Welcome Sara Hartley
I have been creating jewellery for over twenty years from my studio in the Cockpit Studios in the centre of London. I have never been in favour of ‘bling’ as my works put elegance and wearability as the main criteria for my designs. Significantly, in my mind, whether you purchase a piece of jewellery from my collections or commission a bespoke piece of jewellery from me, my aim is to create a treasure for today, tomorrow and always.
My passion has always been diamonds; these precious objects from the depths of the earth send messages of energy and eternity. Diamonds, with their magical properties, have been used throughout my collections. In particular, I have been stimulated by the history, myths and legends surrounding diamonds and particularly the famous stones mined at Golconda in India, home to many of the most famous diamonds in the world.
The magical qualities and the curvatures of the valleys and mountains where these stones are found, inspired me to create the Diamond Bud collection inspired by the early stages of Spring. The sea was also source of inspiration, with the waves creating the curves which inspired me for the white or yellow gold rings, pendants and earrings but always maintaining diamonds as the centrepiece. Depending on budget, the pendants or rings can hold one, two or even more diamonds, ensuring these stones are really the stars of the show.
With Spring in full bloom, the adored and endangered butterflies, of which there are 57 species in the UK, will hopefully return to our gardens and parks. My butterfly collection honours these wonderful, colourful insects and has inspired my range of affordable gold or silver necklaces and earrings, featuring the fabulous spread of a butterfly’s wings.
Over the coming months we have many plans for our newsletter, not just about my designs but also featuring the interesting and knowledgeable people who work in the world of jewellery. Starting with the inspirational Katherine Andrews, I do hope you enjoy these insights into the wonderful world of jewellery.
Interview by Tricia Topping
Katherine Andrews is a London based gemstone and jewellery consultant. Katherine holds a Gemmologist diploma from the Gemmological Institute of America unique. Katherine is acutely aware of the ethical implications of stones and
the importance of building sustainability into the buying of gemstones. Katherine’s lectures on the origins and purchase
of gemstones gives a wealth of inside information on buying, using and selling stones. Check out Katherine’s website on www.katherineandrews.co. for more information.
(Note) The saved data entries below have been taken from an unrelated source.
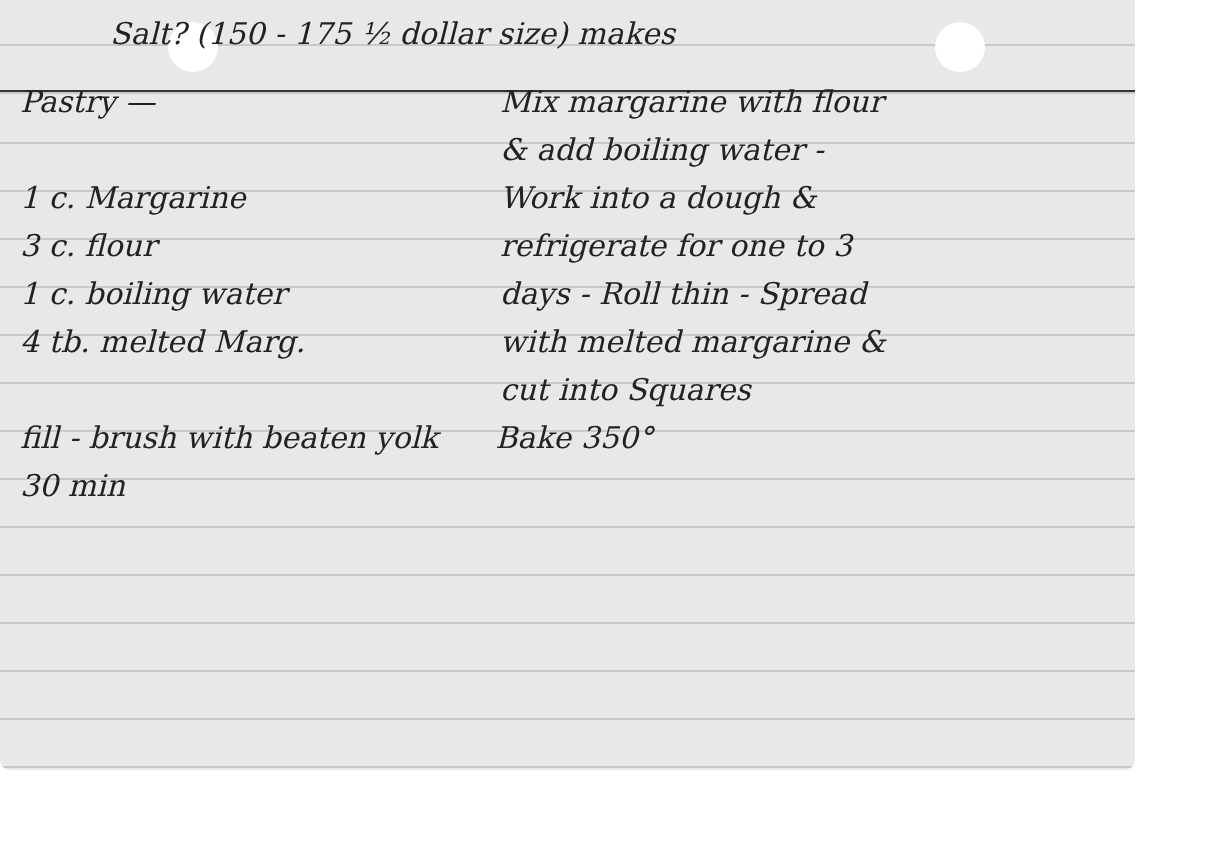Salt? (150 - 175 ½ dollar size) makes
Pastry —
1 c. Margarine
3 c. flour
1 c. boiling water
4 tb. melted Marg.
Mix margarine with flour
& add boiling water -
Work into a dough &
refrigerate for one to 3
days - Roll thin - Spread
with melted margarine &
cut into Squares
fill - brush with beaten yolk Bake 350°
30 min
1. How did your time at Sotheby’s inspire you to go down the route of a gemstone expert rather than a jewellery consultant?
I spent my university holidays assisting at the jewellery auctions in Geneva. I saw the majority of Sotheby’s jewellery experts had a gemmology qualification, so I knew that I would have to add to my business degree to get somewhere in the industry. As much as I love jewellery, gemstones somehow transcend design and beauty into something intangible, often linked to spirituality but also geology and chemistry.
2. You studied as a Gemmologist in Mumbai, a route not usually taken by gemmologists in the UK. Why did you choose this unusual route to study gemmology in India?
Approximately 80% of the world’s stones are cut in India. It seemed like a wonderful opportunity to gain more hands-on experience, which I was fortunate enough to get as I went on to work in Jaipur.
3. What is impressive is your passion to travel to where the stones are mined. Not everyone has taken their chances and travelled to Kabul in Afghanistan. Explain why you did this?
I went to Kabul to work on a small project for the NGO Turquoise Mountain (a charity that helps preserve traditional arts and crafts in conflict zones). I gave gemmology training to artisans and also spent time in the market looking at their stones, grading quality and checking prices. As a foreigner in such a place, it’s very hard to get a proper grasp on provenance and pricing, however it was a wonderful experience and I feel grateful to work in an industry which gives me the opportunity not only to learn continually, but also to work with people from all over the world.
4 . The small mines in Thailand support farmers who are using mines to support their core livelihood. Please explain why you became involved in this sector.
I visited mines in Thailand, Cambodia and Vietnam with a field gemmologist, who was collecting samples for a testing laboratory. As someone who works with cut and polished stones, I think it’s important to know where your product comes from.
5. For a gemstone expert, the inclusions of tiny microscopic minerals can ascertain where a gem is mined and is the geographic passport to the provenance of a gemstone. Where do the best gemstones come from and which stones would you invest in?
The million-dollar question. With coloured gemstones, it can often come down to taste and prescribed ideals are changing. For example, Columbian emeralds are always thought of as being the best, however I have seen some exceptional colours come out of Zambia and Afghanistan. If you have a certificate for a stone from a reputable country with Country of Origin, the price may be high, but you can be sure the stone won’t lose value.
6. The jewellery market has grown over the last ten years and is now regarded as an important asset in class and outperforms the property market. Which stone would you buy to put into your pension fund?
A large pink diamond! Unheated rubies from Myanmar and sapphires from Kashmir. Colombian emeralds. I would buy from a reliable source and get
them certified. I also love spinels and Padparadscha sapphire and opals, but these would all be emotional investments for me, as there is no short-term guarantee on your investment.